▸ **DATA SUPPLIED**:
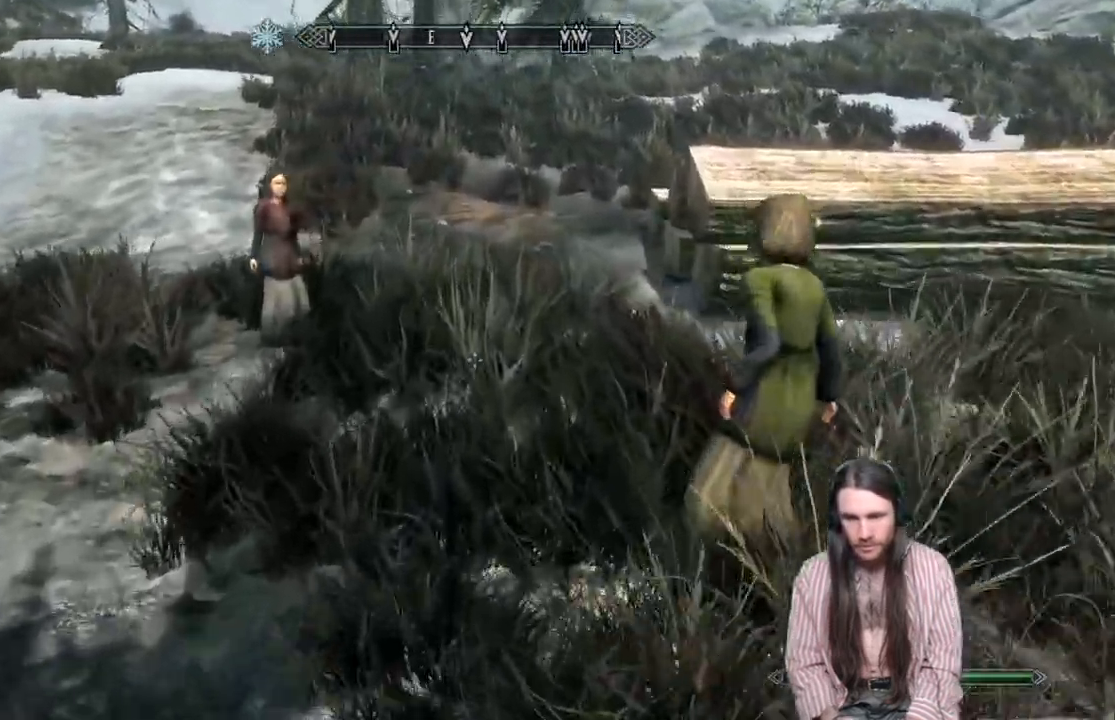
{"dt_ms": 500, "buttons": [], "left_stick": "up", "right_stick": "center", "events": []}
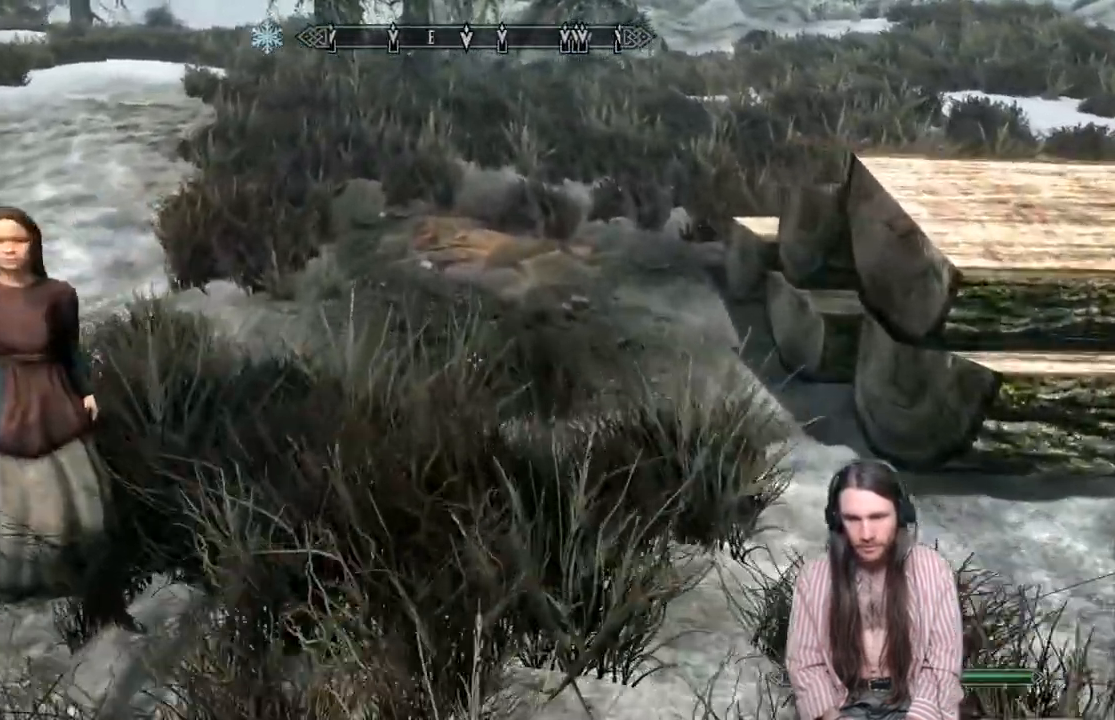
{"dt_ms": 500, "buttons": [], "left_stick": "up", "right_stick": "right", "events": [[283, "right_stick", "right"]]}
--
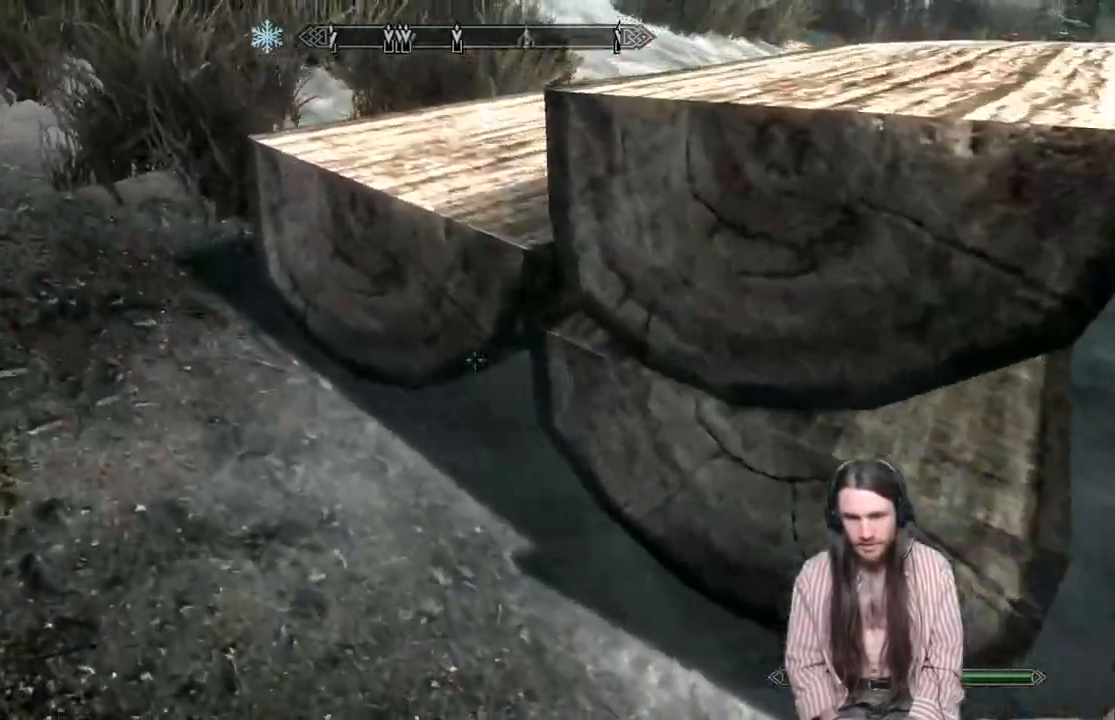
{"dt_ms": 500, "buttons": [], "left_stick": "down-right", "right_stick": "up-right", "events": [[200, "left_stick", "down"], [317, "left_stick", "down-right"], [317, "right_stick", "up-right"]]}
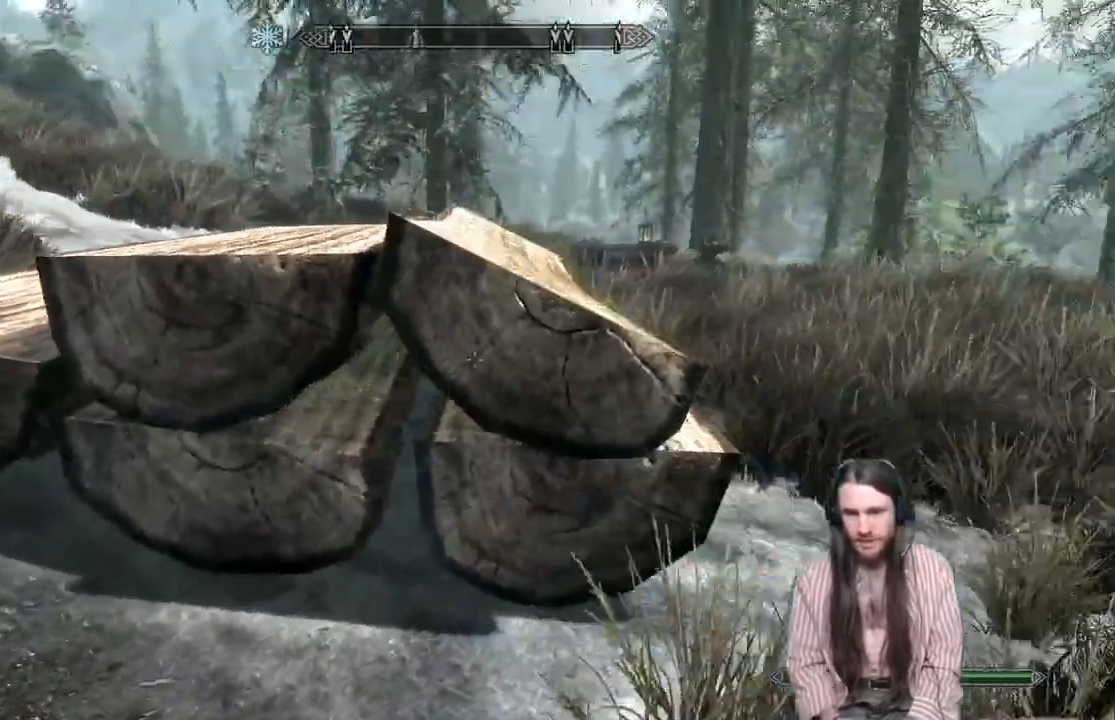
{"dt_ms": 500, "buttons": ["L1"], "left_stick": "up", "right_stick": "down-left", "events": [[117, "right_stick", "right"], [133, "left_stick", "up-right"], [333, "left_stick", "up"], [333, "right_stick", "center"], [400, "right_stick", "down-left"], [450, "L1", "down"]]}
* * *
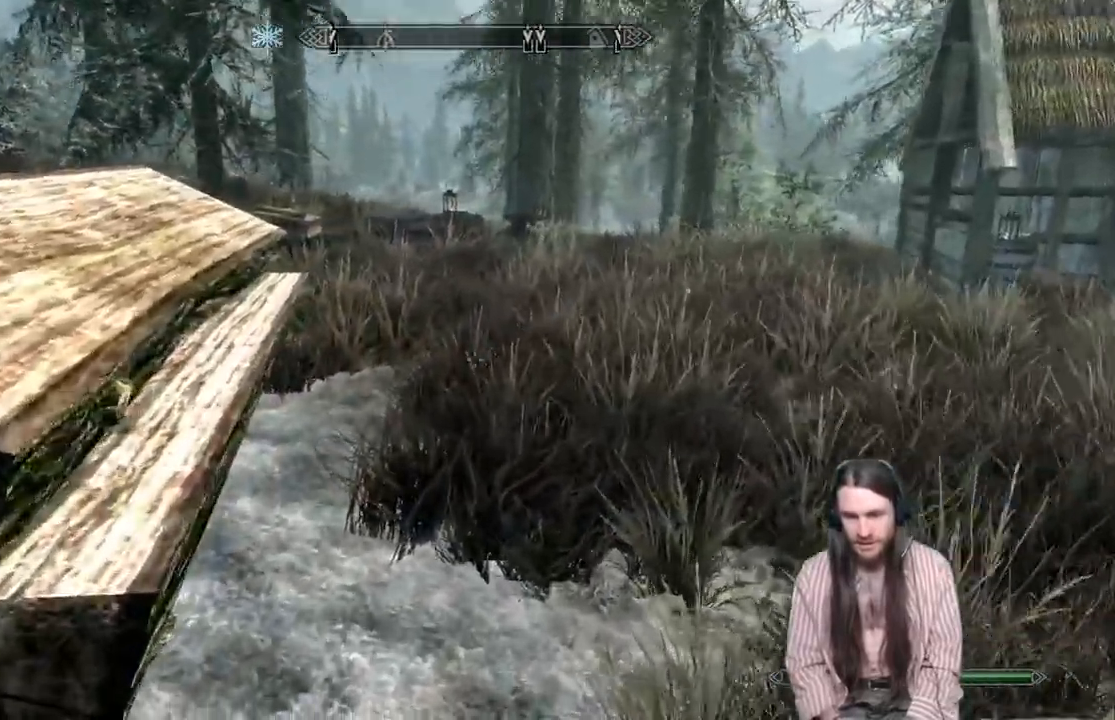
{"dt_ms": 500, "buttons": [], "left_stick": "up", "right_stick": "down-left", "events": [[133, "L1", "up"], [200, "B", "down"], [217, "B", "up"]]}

▸ **ABOUT THIS TASK**: Look through the listing above and copy each line where the string "center" occurs.

▸ **TASK ANSWER**:
{"dt_ms": 500, "buttons": [], "left_stick": "up", "right_stick": "center", "events": []}
{"dt_ms": 500, "buttons": ["L1"], "left_stick": "up", "right_stick": "down-left", "events": [[117, "right_stick", "right"], [133, "left_stick", "up-right"], [333, "left_stick", "up"], [333, "right_stick", "center"], [400, "right_stick", "down-left"], [450, "L1", "down"]]}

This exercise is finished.